— Enunciado da tarefa —
Digite de novo todas as linhas dos registros abaixo, sem mudar nada.
··· Informações fornecidas ···
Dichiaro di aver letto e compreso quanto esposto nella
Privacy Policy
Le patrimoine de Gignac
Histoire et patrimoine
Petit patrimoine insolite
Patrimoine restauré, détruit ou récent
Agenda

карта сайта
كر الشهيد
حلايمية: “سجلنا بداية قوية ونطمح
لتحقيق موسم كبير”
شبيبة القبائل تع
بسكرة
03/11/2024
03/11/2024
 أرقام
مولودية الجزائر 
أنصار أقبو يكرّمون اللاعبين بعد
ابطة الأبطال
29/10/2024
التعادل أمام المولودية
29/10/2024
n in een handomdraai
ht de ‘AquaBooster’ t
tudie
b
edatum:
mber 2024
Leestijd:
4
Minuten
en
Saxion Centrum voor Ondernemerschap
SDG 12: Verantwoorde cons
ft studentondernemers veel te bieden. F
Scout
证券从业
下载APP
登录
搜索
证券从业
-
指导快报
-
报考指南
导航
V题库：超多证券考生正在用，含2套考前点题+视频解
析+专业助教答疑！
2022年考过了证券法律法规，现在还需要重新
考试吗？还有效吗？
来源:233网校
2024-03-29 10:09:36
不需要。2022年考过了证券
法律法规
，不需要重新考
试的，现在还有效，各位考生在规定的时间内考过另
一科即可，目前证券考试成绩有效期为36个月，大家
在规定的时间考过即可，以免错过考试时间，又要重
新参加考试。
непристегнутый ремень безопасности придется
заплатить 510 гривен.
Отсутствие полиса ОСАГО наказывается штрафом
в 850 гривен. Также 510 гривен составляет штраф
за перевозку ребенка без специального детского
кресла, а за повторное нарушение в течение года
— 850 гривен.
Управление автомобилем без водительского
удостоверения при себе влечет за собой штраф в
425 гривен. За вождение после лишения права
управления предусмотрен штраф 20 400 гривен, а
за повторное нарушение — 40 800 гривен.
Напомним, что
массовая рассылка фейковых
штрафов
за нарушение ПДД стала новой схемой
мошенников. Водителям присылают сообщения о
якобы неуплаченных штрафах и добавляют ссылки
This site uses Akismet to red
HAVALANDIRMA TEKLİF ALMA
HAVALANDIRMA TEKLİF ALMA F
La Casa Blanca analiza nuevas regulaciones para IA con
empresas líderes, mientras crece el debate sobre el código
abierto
···
— Resultado do exercício —
Dichiaro di aver letto e compreso quanto esposto nella
Privacy Policy
Le patrimoine de Gignac
Histoire et patrimoine
Petit patrimoine insolite
Patrimoine restauré, détruit ou récent
Agenda

карта сайта
كر الشهيد
حلايمية: “سجلنا بداية قوية ونطمح
لتحقيق موسم كبير”
شبيبة القبائل تع
بسكرة
03/11/2024
03/11/2024
 أرقام
مولودية الجزائر 
أنصار أقبو يكرّمون اللاعبين بعد
ابطة الأبطال
29/10/2024
التعادل أمام المولودية
29/10/2024
n in een handomdraai
ht de ‘AquaBooster’ t
tudie
b
edatum:
mber 2024
Leestijd:
4
Minuten
en
Saxion Centrum voor Ondernemerschap
SDG 12: Verantwoorde cons
ft studentondernemers veel te bieden. F
Scout
证券从业
下载APP
登录
搜索
证券从业
-
指导快报
-
报考指南
导航
V题库：超多证券考生正在用，含2套考前点题+视频解
析+专业助教答疑！
2022年考过了证券法律法规，现在还需要重新
考试吗？还有效吗？
来源:233网校
2024-03-29 10:09:36
不需要。2022年考过了证券
法律法规
，不需要重新考
试的，现在还有效，各位考生在规定的时间内考过另
一科即可，目前证券考试成绩有效期为36个月，大家
在规定的时间考过即可，以免错过考试时间，又要重
新参加考试。
непристегнутый ремень безопасности придется
заплатить 510 гривен.
Отсутствие полиса ОСАГО наказывается штрафом
в 850 гривен. Также 510 гривен составляет штраф
за перевозку ребенка без специального детского
кресла, а за повторное нарушение в течение года
— 850 гривен.
Управление автомобилем без водительского
удостоверения при себе влечет за собой штраф в
425 гривен. За вождение после лишения права
управления предусмотрен штраф 20 400 гривен, а
за повторное нарушение — 40 800 гривен.
Напомним, что
массовая рассылка фейковых
штрафов
за нарушение ПДД стала новой схемой
мошенников. Водителям присылают сообщения о
якобы неуплаченных штрафах и добавляют ссылки
This site uses Akismet to red
HAVALANDIRMA TEKLİF ALMA
HAVALANDIRMA TEKLİF ALMA F
La Casa Blanca analiza nuevas regulaciones para IA con
empresas líderes, mientras crece el debate sobre el código
abierto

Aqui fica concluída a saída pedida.